Dataset entries:
========================================

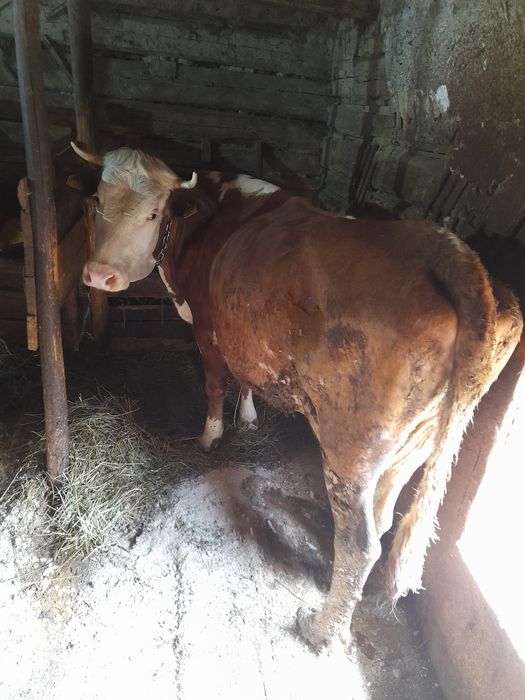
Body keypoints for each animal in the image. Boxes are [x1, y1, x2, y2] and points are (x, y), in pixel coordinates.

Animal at [72, 142, 522, 651]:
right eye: (98, 201)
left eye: (152, 213)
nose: (99, 275)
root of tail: (451, 253)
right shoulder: (239, 327)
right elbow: (245, 376)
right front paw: (248, 417)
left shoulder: (207, 327)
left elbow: (214, 384)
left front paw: (210, 437)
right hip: (416, 441)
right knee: (384, 519)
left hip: (353, 446)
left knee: (360, 541)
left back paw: (322, 628)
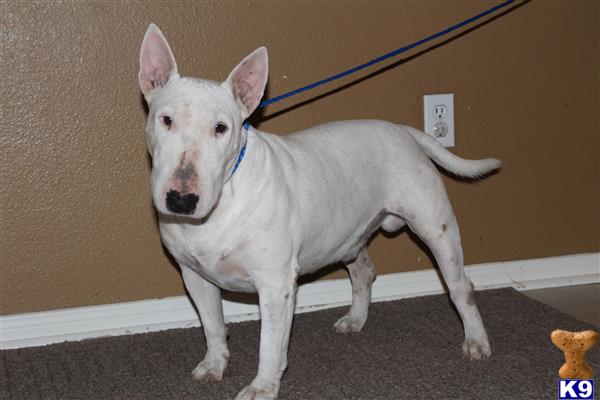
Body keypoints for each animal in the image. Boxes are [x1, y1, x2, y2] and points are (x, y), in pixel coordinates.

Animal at [138, 25, 500, 400]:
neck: (224, 199)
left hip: (436, 229)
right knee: (363, 273)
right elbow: (211, 324)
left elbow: (270, 344)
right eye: (166, 120)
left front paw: (262, 387)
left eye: (221, 128)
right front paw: (214, 364)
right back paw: (355, 319)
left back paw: (476, 340)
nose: (181, 200)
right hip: (349, 235)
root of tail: (404, 131)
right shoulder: (193, 275)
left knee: (460, 286)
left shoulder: (276, 284)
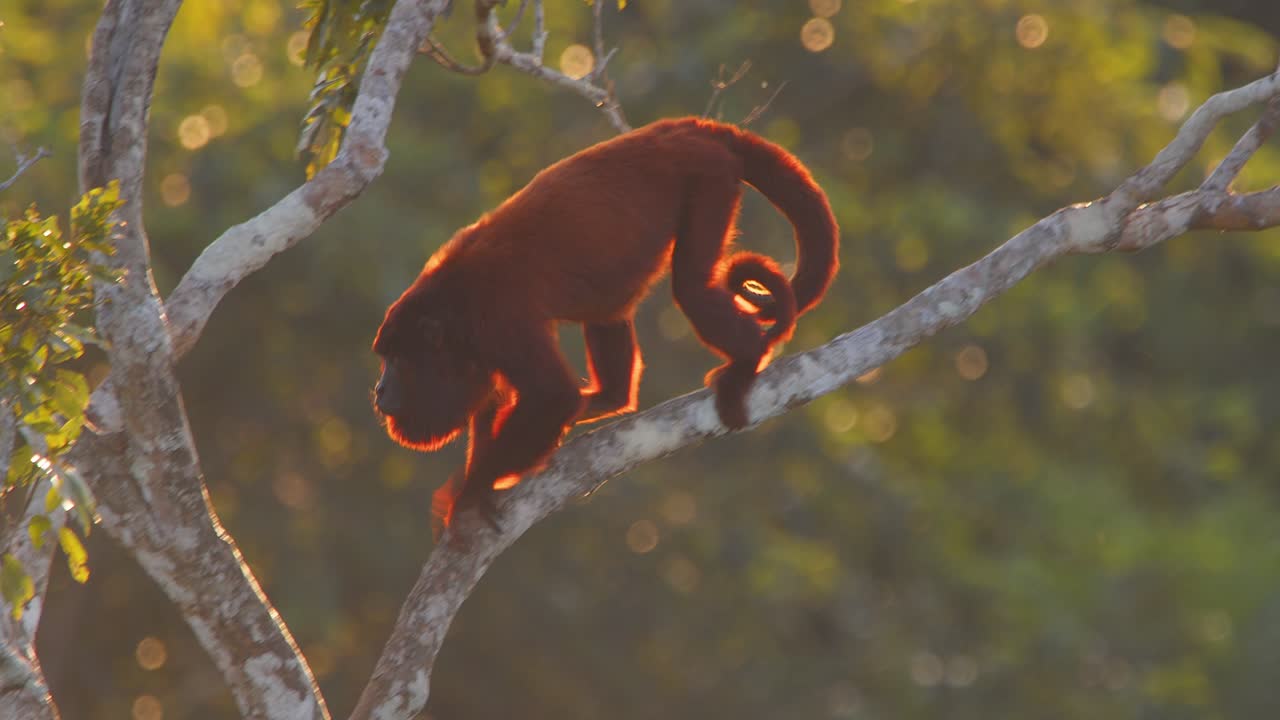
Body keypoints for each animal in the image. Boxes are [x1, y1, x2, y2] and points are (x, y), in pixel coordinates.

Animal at [372, 117, 839, 532]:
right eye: (385, 358)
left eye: (399, 360)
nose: (378, 390)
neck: (452, 309)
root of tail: (689, 128)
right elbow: (491, 401)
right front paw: (480, 478)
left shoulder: (499, 319)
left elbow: (551, 396)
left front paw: (469, 491)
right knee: (607, 309)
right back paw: (605, 398)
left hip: (708, 179)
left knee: (690, 287)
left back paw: (746, 362)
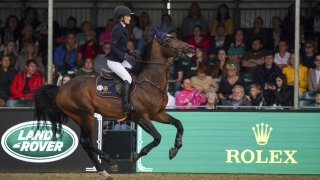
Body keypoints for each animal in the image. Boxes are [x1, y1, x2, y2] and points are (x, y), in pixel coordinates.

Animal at [33, 31, 194, 179]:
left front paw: (175, 149)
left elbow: (179, 124)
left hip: (82, 117)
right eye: (168, 40)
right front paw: (136, 155)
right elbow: (157, 137)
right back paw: (108, 161)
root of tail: (61, 88)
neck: (150, 82)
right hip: (85, 115)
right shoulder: (141, 117)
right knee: (86, 141)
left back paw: (104, 170)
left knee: (85, 142)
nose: (191, 48)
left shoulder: (157, 114)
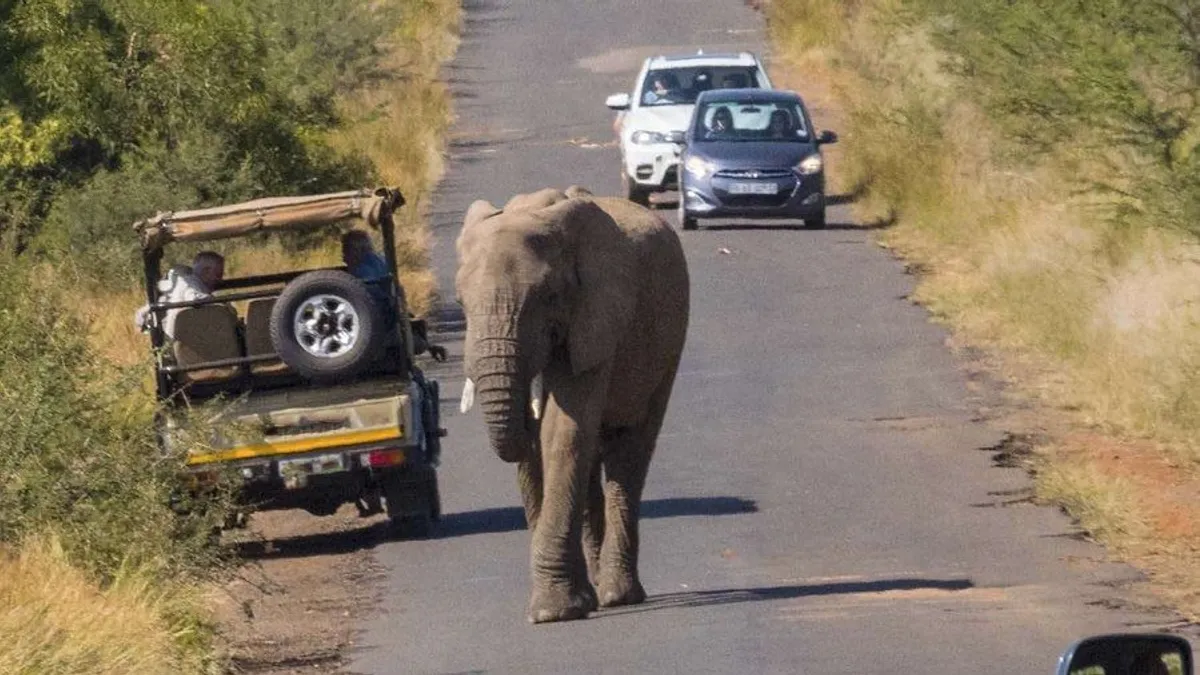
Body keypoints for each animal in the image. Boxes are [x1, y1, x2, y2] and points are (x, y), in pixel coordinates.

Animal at [453, 182, 691, 619]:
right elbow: (542, 445)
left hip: (668, 342)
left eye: (548, 296)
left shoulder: (596, 320)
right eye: (461, 304)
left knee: (628, 454)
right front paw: (564, 604)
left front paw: (553, 612)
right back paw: (597, 586)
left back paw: (616, 593)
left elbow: (562, 432)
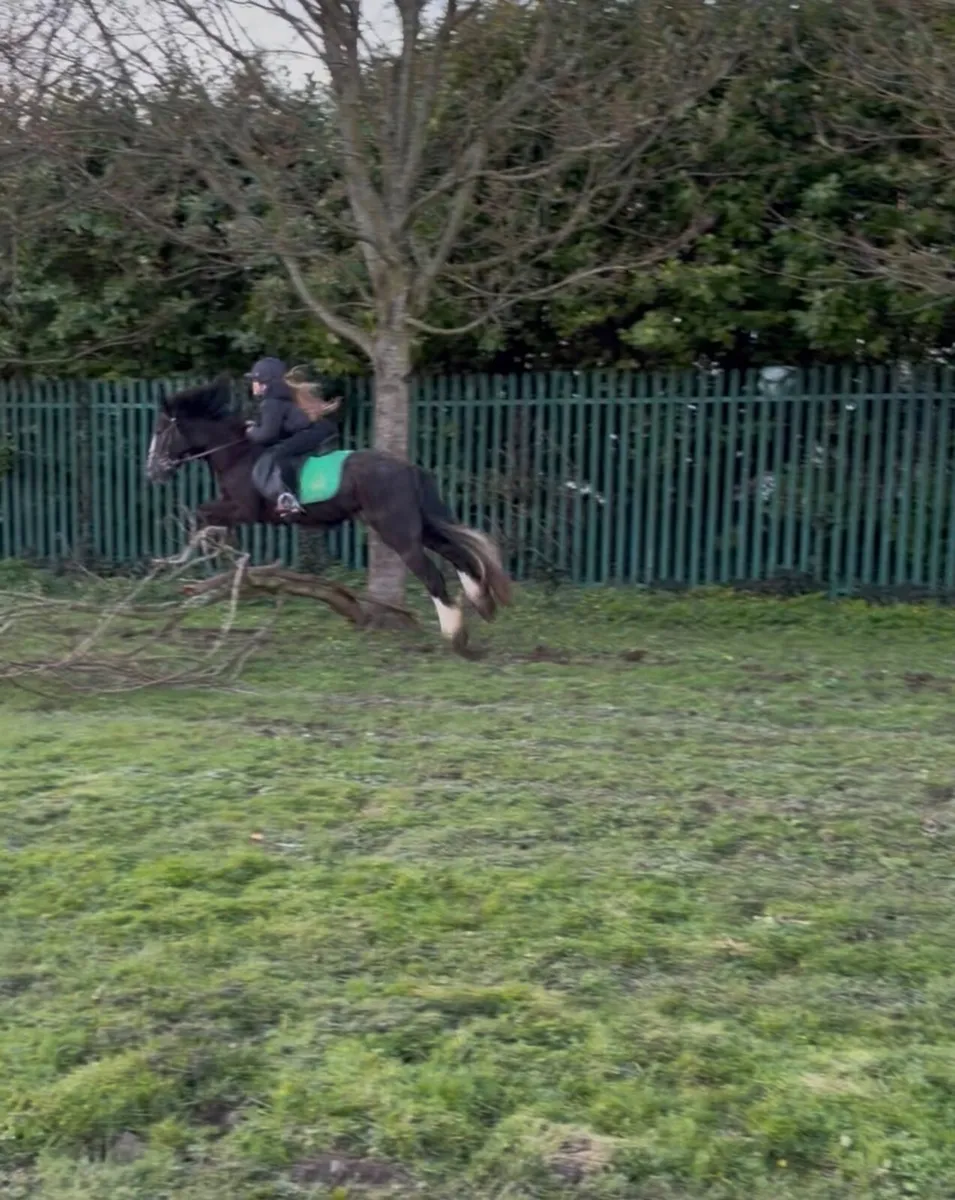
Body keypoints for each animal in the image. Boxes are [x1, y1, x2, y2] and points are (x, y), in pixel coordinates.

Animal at [144, 377, 512, 650]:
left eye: (161, 430)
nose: (152, 472)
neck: (237, 454)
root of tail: (407, 467)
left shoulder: (245, 509)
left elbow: (202, 513)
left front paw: (194, 554)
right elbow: (207, 518)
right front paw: (211, 549)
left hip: (398, 531)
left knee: (432, 574)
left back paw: (455, 635)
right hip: (418, 526)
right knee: (458, 553)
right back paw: (481, 604)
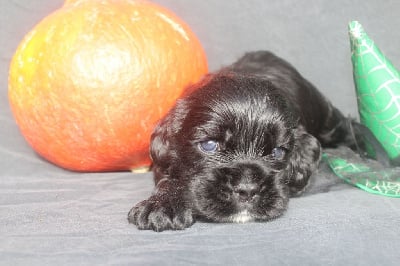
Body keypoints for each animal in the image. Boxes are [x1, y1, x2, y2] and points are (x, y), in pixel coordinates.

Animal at [128, 51, 354, 231]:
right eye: (209, 145)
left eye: (277, 152)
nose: (247, 190)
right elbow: (170, 177)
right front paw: (162, 205)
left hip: (327, 116)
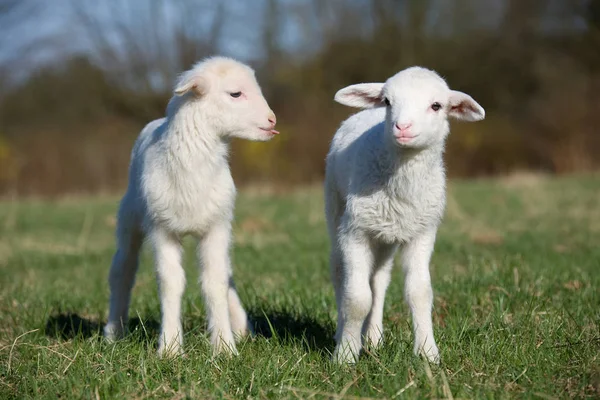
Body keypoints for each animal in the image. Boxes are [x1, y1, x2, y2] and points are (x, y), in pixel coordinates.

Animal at [103, 56, 278, 356]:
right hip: (130, 217)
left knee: (226, 274)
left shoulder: (217, 227)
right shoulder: (162, 229)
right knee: (122, 269)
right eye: (235, 94)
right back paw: (114, 332)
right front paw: (170, 348)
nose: (272, 120)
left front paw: (224, 347)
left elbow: (216, 282)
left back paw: (241, 327)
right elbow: (171, 283)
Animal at [326, 65, 486, 362]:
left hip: (386, 233)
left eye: (436, 106)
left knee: (378, 281)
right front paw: (345, 355)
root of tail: (367, 113)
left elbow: (419, 293)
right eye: (388, 101)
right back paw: (342, 333)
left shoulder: (422, 233)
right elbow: (357, 298)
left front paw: (427, 352)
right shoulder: (355, 232)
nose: (402, 127)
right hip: (336, 209)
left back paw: (374, 338)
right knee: (340, 273)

========================================

Your objective: Except for the pictures, set down all of the records exactly as they are.

Solution to this exercise:
Body keypoints for each animal in the image. Boxes are [x1, y1, x2, y2] and points are (x, y), in pixel coordinates.

Animal at [72, 142, 522, 651]:
right eye: (98, 201)
left eye: (152, 213)
nose: (99, 275)
root of tail: (451, 253)
right shoulder: (239, 327)
right elbow: (245, 376)
right front paw: (248, 417)
left shoulder: (207, 327)
left elbow: (214, 384)
left front paw: (210, 437)
right hip: (416, 441)
right knee: (384, 519)
left hip: (353, 446)
left knee: (360, 541)
left back paw: (322, 628)
Body keypoints for each animal in the image. Boxes are [x1, y1, x2, y2] and points are (x, y), in pixel coordinates.

Animal at [138, 25, 500, 400]:
neck: (224, 199)
left hip: (436, 229)
right knee: (363, 273)
right elbow: (211, 324)
left elbow: (270, 344)
right eye: (166, 120)
left front paw: (262, 387)
left eye: (221, 128)
right front paw: (214, 364)
right back paw: (355, 319)
left back paw: (476, 340)
nose: (181, 200)
right hip: (349, 235)
root of tail: (404, 131)
right shoulder: (193, 275)
left knee: (460, 286)
left shoulder: (276, 284)
Body keypoints for each animal in the image. Boxes are [x1, y1, x2, y2] and points are (x, y), in pixel coordinates.

Animal at [372, 117, 839, 532]:
right eye: (385, 358)
left eye: (399, 360)
nose: (378, 390)
neck: (452, 309)
root of tail: (689, 128)
right elbow: (491, 401)
right front paw: (480, 478)
left shoulder: (499, 319)
left elbow: (551, 396)
left front paw: (469, 491)
right knee: (607, 309)
right back paw: (605, 398)
left hip: (708, 179)
left knee: (690, 287)
left back paw: (746, 362)
Body keypoints for each animal in the image. Boxes are [x1, y1, x2, y2] and points are (x, y), in pixel coordinates.

Animal at [33, 31, 194, 179]:
left front paw: (175, 149)
left elbow: (179, 124)
left hip: (82, 117)
right eye: (168, 40)
right front paw: (136, 155)
right elbow: (157, 137)
right back paw: (108, 161)
root of tail: (61, 88)
neck: (150, 82)
right hip: (85, 115)
right shoulder: (141, 117)
right knee: (86, 141)
left back paw: (104, 170)
left knee: (85, 142)
nose: (191, 48)
left shoulder: (157, 114)
Body keypoints for each animal in the image. Boxes are [x1, y1, x2, y2] and points are (x, y), in pixel coordinates.

Animal at [453, 182, 691, 619]:
right elbow: (542, 445)
left hip: (668, 342)
left eye: (548, 296)
left shoulder: (596, 320)
right eye: (461, 304)
left knee: (628, 454)
right front paw: (564, 604)
left front paw: (553, 612)
right back paw: (597, 586)
left back paw: (616, 593)
left elbow: (562, 432)
Body keypoints for each animal in the image. Boxes are [x1, y1, x2, y2] and points are (x, y), in pixel coordinates.

Animal at [144, 377, 512, 650]:
left eye: (161, 430)
nose: (152, 472)
neck: (237, 454)
root of tail: (407, 467)
left shoulder: (245, 509)
left elbow: (202, 513)
left front paw: (194, 554)
right elbow: (207, 518)
right front paw: (211, 549)
left hip: (398, 531)
left knee: (432, 574)
left back paw: (455, 635)
right hip: (418, 526)
right knee: (458, 553)
right back paw: (481, 604)
Body keypoints for each animal in the image. Boxes are [x1, y1, x2, y2] and points are (x, y), in pixel coordinates.

Animal at [128, 51, 354, 231]:
right eye: (209, 145)
left eye: (277, 152)
nose: (247, 190)
right elbow: (170, 177)
right front paw: (162, 205)
left hip: (327, 116)
Body keypoints for each animal in the image. Boxes are [x1, y1, x2, y2] and points are (x, y), in pixel coordinates.

Animal at [103, 56, 278, 356]:
right hip: (130, 217)
left knee: (226, 274)
left shoulder: (217, 227)
right shoulder: (162, 229)
right knee: (122, 269)
right eye: (235, 94)
right back paw: (114, 332)
right front paw: (170, 348)
nose: (272, 120)
left front paw: (224, 347)
left elbow: (216, 282)
left back paw: (241, 327)
right elbow: (171, 283)
Animal at [326, 65, 486, 362]:
left hip: (386, 233)
left eye: (436, 106)
left knee: (378, 281)
right front paw: (345, 355)
root of tail: (367, 113)
left elbow: (419, 293)
right eye: (388, 101)
right back paw: (342, 333)
left shoulder: (422, 233)
right elbow: (357, 298)
left front paw: (427, 352)
right shoulder: (355, 232)
nose: (402, 127)
right hip: (336, 209)
left back paw: (374, 338)
right knee: (340, 273)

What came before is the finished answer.